From the Head - Headmaster's Newsletter 28 November 2019
My newsletter at the end of this year is actually directed at the boys. Perhaps you will ensure that all your sons read this?
Gentlemen of Hilton,
A few thoughts for this December holiday:
IT’S NOT ABOUT THE STUFF
Although receiving Christmas presents is a ritual we enjoy and one which affirms our sense of worth, it is really NOT about the stuff. What makes this a difficult lesson to learn and to internalise is made all the more difficult by our continuing with the emphasis on material gifts. My appeal is that you, as young men, make a choice to de-link yourself from the stuff. Avoid the malls if you can. Write a letter of appreciation to your parents and family members - it means so much more than more stuff.
EXPRESS YOUR GRATITUDE
In more than one study on wellness, the art of being thankful translates into being able to live a happier life. Your parents have given you the most unbelievable start in life by affording you the opportunity of attending this school. Your task is to express your thanks to them for their sacrifice in giving you the gift of this education.
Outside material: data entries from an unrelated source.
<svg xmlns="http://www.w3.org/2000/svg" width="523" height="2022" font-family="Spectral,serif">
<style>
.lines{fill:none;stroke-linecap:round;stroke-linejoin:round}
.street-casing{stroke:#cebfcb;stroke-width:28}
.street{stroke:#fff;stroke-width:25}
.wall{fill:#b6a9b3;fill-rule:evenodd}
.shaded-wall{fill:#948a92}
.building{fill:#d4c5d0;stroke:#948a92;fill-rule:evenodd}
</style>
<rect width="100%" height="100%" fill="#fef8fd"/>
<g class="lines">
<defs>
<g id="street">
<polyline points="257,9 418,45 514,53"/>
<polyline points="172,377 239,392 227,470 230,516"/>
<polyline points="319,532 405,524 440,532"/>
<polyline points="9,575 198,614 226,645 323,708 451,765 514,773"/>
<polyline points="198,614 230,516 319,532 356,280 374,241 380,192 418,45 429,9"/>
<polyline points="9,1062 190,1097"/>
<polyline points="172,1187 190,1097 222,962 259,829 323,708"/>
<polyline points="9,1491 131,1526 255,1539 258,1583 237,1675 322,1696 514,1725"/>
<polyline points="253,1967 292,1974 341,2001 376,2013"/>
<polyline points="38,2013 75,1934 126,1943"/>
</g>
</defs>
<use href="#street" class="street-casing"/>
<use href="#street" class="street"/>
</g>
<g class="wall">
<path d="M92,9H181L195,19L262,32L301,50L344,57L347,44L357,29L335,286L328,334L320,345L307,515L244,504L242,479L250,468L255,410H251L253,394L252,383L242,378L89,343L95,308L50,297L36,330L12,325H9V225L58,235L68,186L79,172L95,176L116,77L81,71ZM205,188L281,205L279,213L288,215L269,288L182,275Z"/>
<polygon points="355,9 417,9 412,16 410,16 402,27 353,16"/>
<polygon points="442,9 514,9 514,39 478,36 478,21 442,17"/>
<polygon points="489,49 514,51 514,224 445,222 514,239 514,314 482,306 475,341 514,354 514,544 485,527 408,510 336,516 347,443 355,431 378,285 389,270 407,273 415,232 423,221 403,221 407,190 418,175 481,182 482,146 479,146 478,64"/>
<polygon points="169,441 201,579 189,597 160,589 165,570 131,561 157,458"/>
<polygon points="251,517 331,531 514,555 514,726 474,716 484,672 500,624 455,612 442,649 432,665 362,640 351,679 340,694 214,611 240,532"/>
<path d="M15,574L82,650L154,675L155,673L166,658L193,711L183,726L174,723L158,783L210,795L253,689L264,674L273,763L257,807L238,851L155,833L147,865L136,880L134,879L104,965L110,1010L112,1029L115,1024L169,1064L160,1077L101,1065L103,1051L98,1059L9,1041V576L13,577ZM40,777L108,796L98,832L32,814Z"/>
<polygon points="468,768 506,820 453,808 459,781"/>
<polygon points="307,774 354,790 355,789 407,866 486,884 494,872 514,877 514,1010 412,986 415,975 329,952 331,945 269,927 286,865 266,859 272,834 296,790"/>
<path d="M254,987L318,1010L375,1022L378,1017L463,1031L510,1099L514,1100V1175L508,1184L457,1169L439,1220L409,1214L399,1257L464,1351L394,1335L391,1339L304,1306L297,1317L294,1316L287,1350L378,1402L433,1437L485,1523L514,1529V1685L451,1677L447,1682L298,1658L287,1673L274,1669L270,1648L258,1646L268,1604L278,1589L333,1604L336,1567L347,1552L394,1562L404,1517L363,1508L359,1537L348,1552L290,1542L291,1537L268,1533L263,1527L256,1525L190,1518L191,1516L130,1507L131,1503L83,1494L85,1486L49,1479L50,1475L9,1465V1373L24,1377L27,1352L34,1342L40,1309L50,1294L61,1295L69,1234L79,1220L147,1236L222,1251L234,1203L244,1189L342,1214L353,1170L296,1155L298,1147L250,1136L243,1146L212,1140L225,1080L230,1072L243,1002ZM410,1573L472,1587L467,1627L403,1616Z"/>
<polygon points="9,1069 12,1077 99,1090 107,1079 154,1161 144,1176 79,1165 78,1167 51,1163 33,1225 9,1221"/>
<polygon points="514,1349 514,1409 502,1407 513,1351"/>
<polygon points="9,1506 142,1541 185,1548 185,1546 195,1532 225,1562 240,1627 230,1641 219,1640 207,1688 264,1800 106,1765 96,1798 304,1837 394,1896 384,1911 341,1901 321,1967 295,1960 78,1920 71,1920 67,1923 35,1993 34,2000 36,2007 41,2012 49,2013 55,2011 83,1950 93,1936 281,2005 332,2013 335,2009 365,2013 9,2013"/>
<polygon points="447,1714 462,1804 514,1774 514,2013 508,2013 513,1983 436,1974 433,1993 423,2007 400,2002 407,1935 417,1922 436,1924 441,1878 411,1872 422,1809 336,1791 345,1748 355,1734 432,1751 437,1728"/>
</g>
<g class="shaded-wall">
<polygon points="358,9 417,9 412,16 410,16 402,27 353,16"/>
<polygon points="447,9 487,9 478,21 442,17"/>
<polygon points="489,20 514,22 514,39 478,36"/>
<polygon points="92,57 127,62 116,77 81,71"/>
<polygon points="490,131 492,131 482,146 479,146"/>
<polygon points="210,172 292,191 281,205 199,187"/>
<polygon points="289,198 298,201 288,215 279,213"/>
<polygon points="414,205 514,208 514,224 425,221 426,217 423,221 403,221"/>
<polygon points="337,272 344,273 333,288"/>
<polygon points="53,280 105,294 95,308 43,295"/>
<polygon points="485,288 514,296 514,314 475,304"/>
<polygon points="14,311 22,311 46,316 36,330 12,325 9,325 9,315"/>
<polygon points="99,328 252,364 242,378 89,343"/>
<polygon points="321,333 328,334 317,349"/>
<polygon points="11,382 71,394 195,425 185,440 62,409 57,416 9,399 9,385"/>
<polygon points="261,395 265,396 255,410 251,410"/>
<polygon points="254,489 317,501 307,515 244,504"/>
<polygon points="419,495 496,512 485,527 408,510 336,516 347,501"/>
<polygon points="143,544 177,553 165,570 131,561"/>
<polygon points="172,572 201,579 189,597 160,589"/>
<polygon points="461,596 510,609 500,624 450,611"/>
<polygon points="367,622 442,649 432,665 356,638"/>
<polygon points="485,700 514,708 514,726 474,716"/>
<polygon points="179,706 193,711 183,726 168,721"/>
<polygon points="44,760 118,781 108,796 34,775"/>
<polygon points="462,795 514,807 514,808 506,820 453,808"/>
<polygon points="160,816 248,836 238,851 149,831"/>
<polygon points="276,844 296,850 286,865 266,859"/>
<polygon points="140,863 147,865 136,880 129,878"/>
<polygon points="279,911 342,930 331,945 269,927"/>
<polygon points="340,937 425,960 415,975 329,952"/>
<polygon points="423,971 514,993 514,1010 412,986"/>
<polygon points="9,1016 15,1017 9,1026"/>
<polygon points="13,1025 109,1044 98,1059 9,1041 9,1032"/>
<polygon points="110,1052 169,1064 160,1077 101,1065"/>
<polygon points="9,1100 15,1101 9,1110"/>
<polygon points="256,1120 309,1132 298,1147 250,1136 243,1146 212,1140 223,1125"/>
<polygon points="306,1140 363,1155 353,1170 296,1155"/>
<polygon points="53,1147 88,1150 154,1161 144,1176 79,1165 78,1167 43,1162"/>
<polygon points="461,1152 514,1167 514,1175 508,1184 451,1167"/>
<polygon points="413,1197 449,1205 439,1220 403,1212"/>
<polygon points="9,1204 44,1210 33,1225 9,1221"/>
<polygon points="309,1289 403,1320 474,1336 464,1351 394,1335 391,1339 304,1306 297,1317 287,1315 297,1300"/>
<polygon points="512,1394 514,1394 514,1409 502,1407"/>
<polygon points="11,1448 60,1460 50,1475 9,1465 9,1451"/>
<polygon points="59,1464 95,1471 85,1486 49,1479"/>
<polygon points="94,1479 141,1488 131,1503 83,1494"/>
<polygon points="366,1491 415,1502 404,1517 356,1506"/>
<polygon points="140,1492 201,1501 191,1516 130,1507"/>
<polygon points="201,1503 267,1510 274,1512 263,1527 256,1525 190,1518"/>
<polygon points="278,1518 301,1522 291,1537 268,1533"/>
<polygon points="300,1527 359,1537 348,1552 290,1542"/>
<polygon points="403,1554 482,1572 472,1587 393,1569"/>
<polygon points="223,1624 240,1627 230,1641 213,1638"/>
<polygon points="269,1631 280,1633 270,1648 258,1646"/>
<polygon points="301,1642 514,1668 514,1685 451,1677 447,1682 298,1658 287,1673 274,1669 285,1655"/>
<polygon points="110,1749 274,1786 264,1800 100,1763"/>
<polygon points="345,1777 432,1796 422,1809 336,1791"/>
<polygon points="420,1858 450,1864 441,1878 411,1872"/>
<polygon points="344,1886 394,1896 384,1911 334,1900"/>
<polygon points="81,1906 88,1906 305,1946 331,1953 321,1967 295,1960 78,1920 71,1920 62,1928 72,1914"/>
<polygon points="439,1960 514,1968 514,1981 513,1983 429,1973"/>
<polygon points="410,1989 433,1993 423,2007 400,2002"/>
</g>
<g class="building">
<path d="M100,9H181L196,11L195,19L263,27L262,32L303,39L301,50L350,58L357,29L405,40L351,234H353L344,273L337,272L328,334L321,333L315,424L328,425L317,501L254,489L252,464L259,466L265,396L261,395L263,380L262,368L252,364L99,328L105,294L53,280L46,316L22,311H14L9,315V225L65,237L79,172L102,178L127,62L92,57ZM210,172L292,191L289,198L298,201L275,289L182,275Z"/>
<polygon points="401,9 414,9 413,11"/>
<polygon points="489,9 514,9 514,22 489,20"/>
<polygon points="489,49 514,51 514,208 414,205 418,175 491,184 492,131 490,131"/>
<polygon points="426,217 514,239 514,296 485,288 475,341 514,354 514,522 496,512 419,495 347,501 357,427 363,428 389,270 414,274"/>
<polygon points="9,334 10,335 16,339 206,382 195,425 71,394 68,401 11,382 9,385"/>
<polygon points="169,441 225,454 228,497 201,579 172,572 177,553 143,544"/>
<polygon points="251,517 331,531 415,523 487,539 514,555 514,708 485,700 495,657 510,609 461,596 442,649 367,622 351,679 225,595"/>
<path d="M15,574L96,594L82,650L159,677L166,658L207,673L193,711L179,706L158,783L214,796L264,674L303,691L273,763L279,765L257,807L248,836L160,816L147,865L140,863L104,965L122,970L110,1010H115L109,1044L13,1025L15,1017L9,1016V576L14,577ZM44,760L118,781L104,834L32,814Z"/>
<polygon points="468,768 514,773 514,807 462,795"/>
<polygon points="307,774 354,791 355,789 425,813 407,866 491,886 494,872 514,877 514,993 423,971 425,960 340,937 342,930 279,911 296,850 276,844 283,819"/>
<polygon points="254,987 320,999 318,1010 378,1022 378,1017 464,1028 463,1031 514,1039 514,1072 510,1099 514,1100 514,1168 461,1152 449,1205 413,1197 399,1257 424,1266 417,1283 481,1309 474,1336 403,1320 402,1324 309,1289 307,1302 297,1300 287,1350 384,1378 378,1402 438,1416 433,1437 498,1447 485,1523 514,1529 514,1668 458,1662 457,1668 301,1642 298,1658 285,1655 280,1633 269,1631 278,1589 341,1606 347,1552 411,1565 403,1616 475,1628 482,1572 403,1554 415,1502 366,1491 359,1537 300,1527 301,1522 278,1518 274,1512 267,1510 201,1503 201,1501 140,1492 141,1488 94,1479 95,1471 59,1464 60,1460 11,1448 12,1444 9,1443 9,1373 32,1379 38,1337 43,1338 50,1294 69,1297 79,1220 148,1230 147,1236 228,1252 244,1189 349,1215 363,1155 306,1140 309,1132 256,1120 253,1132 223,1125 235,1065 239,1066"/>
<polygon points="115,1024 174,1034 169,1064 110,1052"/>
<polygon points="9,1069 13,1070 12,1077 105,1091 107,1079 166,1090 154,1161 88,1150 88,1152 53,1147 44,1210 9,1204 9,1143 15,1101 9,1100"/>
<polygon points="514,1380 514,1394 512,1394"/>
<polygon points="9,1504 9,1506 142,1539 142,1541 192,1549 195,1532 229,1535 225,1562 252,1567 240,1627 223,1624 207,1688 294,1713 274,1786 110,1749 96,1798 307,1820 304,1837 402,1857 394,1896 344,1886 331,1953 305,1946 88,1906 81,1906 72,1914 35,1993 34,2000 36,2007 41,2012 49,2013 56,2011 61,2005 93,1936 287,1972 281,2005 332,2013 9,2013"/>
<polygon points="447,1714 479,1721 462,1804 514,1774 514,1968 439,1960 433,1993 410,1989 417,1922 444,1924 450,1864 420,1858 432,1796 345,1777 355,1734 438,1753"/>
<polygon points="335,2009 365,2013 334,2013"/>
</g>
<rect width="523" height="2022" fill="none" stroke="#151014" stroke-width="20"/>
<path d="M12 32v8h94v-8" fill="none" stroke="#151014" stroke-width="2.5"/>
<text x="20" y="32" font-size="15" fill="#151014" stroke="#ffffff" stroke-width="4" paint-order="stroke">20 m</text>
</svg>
YOUR PARENTS ARE NOT THE ENEMY
At the best of times, growing up is tough. Every part of your person is trying to find its identity. You are wanting everything to go your way, all of the time. You know you are right - your parents are idiots - they cannot see what you know for certain. Sadly, this is fake news. Your parents have lived longer and learnt more than you may care to admit at this stage of your life but it’s true. They are NOT the enemy; they have your best interests at heart. Parents are, however, fallible too. We do make mistakes but they are never intentional - understand this. There are always many competing needs in a family and sometimes your need may not be the highest on the list of priorities. Deal with it.
TURN THE TABLES
Make this holiday period memorable for your family by being the one who does the most for your family and friends. Be the gentleman who offers to help at family dinners. Be the gentleman who ensures that guests are made to feel welcome. Be the young man who entertains the smaller children (cousins, siblings, friends) at family gatherings. Be the young man who demonstrates that you do not need to be the centre of attention.
SWITCH OFF YOUR DEVICES
We are addicted. Admit it. Switch off your device for six hours per day this holiday. Get the entire family to do this every day at the same time for the same duration. Connect with each other. The earth will continue to spin and not much will change for the 6 hours you are not in touch with your virtual world. I cannot sugar-coat this; our connected world is hindering our progress as we mature as adults. Embrace the challenge. #6-hours-of-freedom
TAKE TIME TO REFLECT
Our days are busy, our lives are full - a wonderful gift - however, we must learn to connect with ourselves more regularly. As Grade 10s the solitaire you experienced on The Journey gave you a window into taking time to be with yourself and to reflect. Make this more of a habit. Take time to go for a walk on the beach, by yourself, without your device. Ride your bike out in the countryside. Play a round of golf - on your own. Paddle up a river on your own. Practise the art of being with yourself.
Enjoy the freedom of carefree days. Enjoy the privilege of knowing you are cared for and taken care of by your family. Lastly, wash the dishes, make your bed, be the man you know you can be. This is the best gift you can give your parents.